Niedriglohnsektor dehnte sich aus

„Die Hartz-IV-Gesetze haben lediglich dazu geführt, dass sich der Niedriglohnsektor ausgedehnt hat – das ist unter Ökonomen, egal welcher Denkschule, unbestritten“, so Bosch.

„Behörden dürfen nicht zu Gehilfen des Niedriglohnsektors werden. Übt man nur Druck auf Arbeitslose aus, glauben sie nicht an Hilfe. Sie verlieren das Vertrauen.“
 

von Gerhard Bosch

Arbeitsmarktforscher

Im Sektor der Leiharbeit und Minijobs seien die Löhne seit 2003 sogar zurückgegangen. „Evaluationen zeigen deutlich, dass die geringen Löhne unterhalb der Niedriglohngrenze im Bereich von 5 bis 6 Euro zugenommen haben.“

Lange hieß es in Deutschland: „Work first – Arbeit zuerst“.Mit der nun amtierenden Ampelkoalition kommt es zu einer Trendwende. Verpflichtungen werden herabgesetzt, es wird weniger sanktioniert.
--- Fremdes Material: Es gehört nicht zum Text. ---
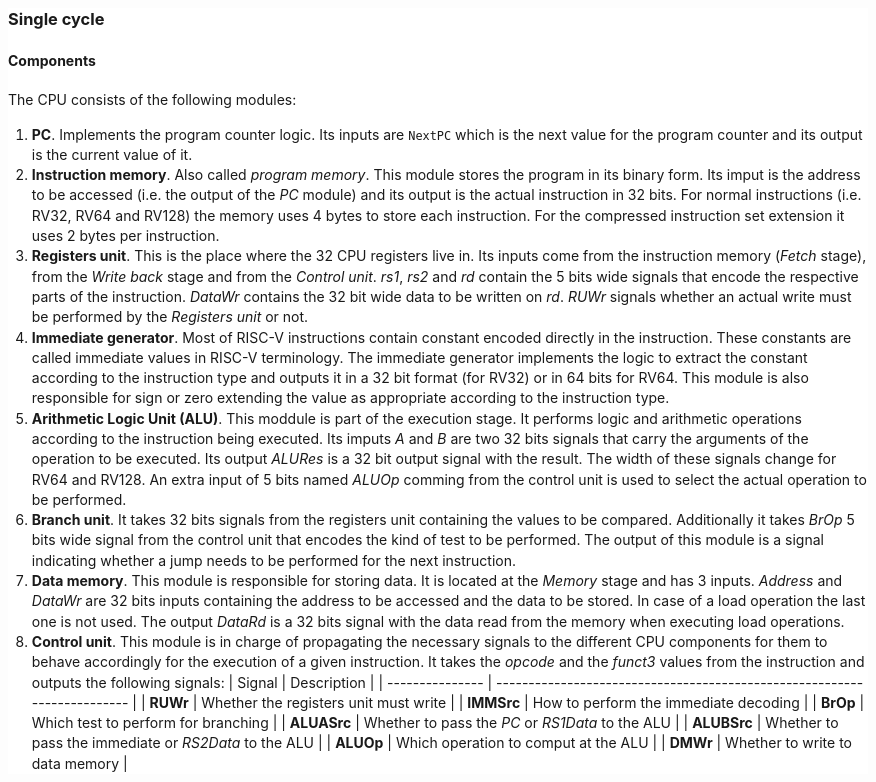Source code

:### Single cycle

#### Components

The CPU consists of the following modules:

1. **PC**. Implements the program counter logic. Its inputs are `NextPC` which
   is the next value for the program counter and its output is the current value
   of it.
2. **Instruction memory**. Also called *program memory*. This module stores the
   program in its binary form. Its imput is the address to be accessed (i.e. the
   output of the *PC* module) and its output is the actual instruction in 32
   bits. For normal instructions (i.e. RV32, RV64 and RV128) the memory uses 4
   bytes to store each instruction. For the compressed instruction set extension
   it uses 2 bytes per instruction.
3. **Registers unit**. This is the place where the 32 CPU registers live in. Its
   inputs come from the instruction memory (*Fetch* stage), from the *Write
   back* stage and from the *Control unit*. *rs1*, *rs2* and *rd* contain the 5
   bits wide signals that encode the respective parts of the instruction.
   *DataWr* contains the 32 bit wide data to be written on *rd*. *RUWr* signals
   whether an actual write must be performed by the *Registers unit* or not.
4. **Immediate generator**. Most of RISC-V instructions contain constant encoded
   directly in the instruction. These constants are called immediate values in
   RISC-V terminology. The immediate generator implements the logic to extract
   the constant according to the instruction type and outputs it in a 32 bit
   format (for RV32) or in 64 bits for RV64. This module is also responsible for
   sign or zero extending the value as appropriate according to the instruction
   type.
5. **Arithmetic Logic Unit (ALU)**. This moddule is part of the execution stage.
   It performs logic and arithmetic operations according to the instruction
   being executed. Its imputs *A* and *B* are two 32 bits signals that carry the
   arguments of the operation to be executed. Its output *ALURes* is a 32 bit
   output signal with the result. The width of these signals change for RV64 and
   RV128. An extra input of 5 bits named *ALUOp* comming from the control unit
   is used to select the actual operation to be performed.
6. **Branch unit**. It takes 32 bits signals from the registers unit containing
   the values to be compared. Additionally it takes *BrOp* 5 bits wide signal
   from the control unit that encodes the kind of test to be performed. The
   output of this module is a signal indicating whether a jump needs to be
   performed for the next instruction.
7. **Data memory**. This module is responsible for storing data. It is located
   at the *Memory* stage and has 3 inputs. *Address* and *DataWr* are 32 bits
   inputs containing the address to be accessed and the data to be stored. In
   case of a load operation the last one is not used. The output *DataRd* is a
   32 bits signal with the data read from the memory when executing load
   operations.
8. **Control unit**. This module is in charge of propagating the necessary
   signals to the different CPU components for them to behave accordingly for
   the execution of a given instruction. It takes the *opcode* and the *funct3*
   values from the instruction and outputs the following signals:
   | Signal          | Description                                                              |
   | --------------- | ------------------------------------------------------------------------ |
   | **RUWr**        | Whether the registers unit must write                                    |
   | **IMMSrc**      | How to perform the immediate decoding                                    |
   | **BrOp**        | Which test to perform for branching                                      |
   | **ALUASrc**     | Whether to pass the *PC* or *RS1Data* to the ALU                         |
   | **ALUBSrc**     | Whether to pass the immediate or *RS2Data* to the ALU                    |
   | **ALUOp**       | Which operation to comput at the ALU                                     |
   | **DMWr**        | Whether to write to data memory                                          |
20 Jahre altes Gedankengut

In Österreich aber diskutiert man heute so, wie in Deutschland vor rund 20 Jahren. Die definierten Ziele des österreichischen Arbeitsministers, viele Menschen möglichst schnell in Jobs zu vermitteln, stoßen in eine ähnliche Richtung wie die alten Hartz-Reformen.

„Die Ansätze waren aus meiner Sicht ein Fehler. Menschen notfalls mit Sanktionen in Arbeit zu drängen, hat dazu geführt, dass Billigarbeit zugenommen hat und Weiterbildungen bei Geringqualifizierten gestrichen wurden.

"Langzeitarbeitslosigkeit blieb hoch"

Die Quote der Langzeitarbeitslosigkeit blieb weiterhin hoch“, so Bosch. Dies habe sich später in Form eines „massiven Fachkräftemangels“ bemerkbar gemacht. Auch Wifo-Ökonom Eppel sind die Auswirkungen von schnell vermittelter Arbeit bekannt. Wie Bosch, plädiert er für „Qualifikation vor Vermittlung“, dann könne auch dem Fachkräftemangel entgegengewirkt werden.

Zudem müssten im Kampf gegen die Langzeitarbeitslosigkeit Betriebe mehr in die Pflicht genommen werden. „Betriebe treffen mit ihrer Einstellungspolitik arbeitsmarktrelevante Entscheidungen. Sie bilden aber einen blinden Fleck in der Debatte“, so Eppel. Derzeit stellt nur jeder zweite Betrieb Arbeitslose ein, nur 16 Prozent nehmen Langzeitbeschäftigungslose auf.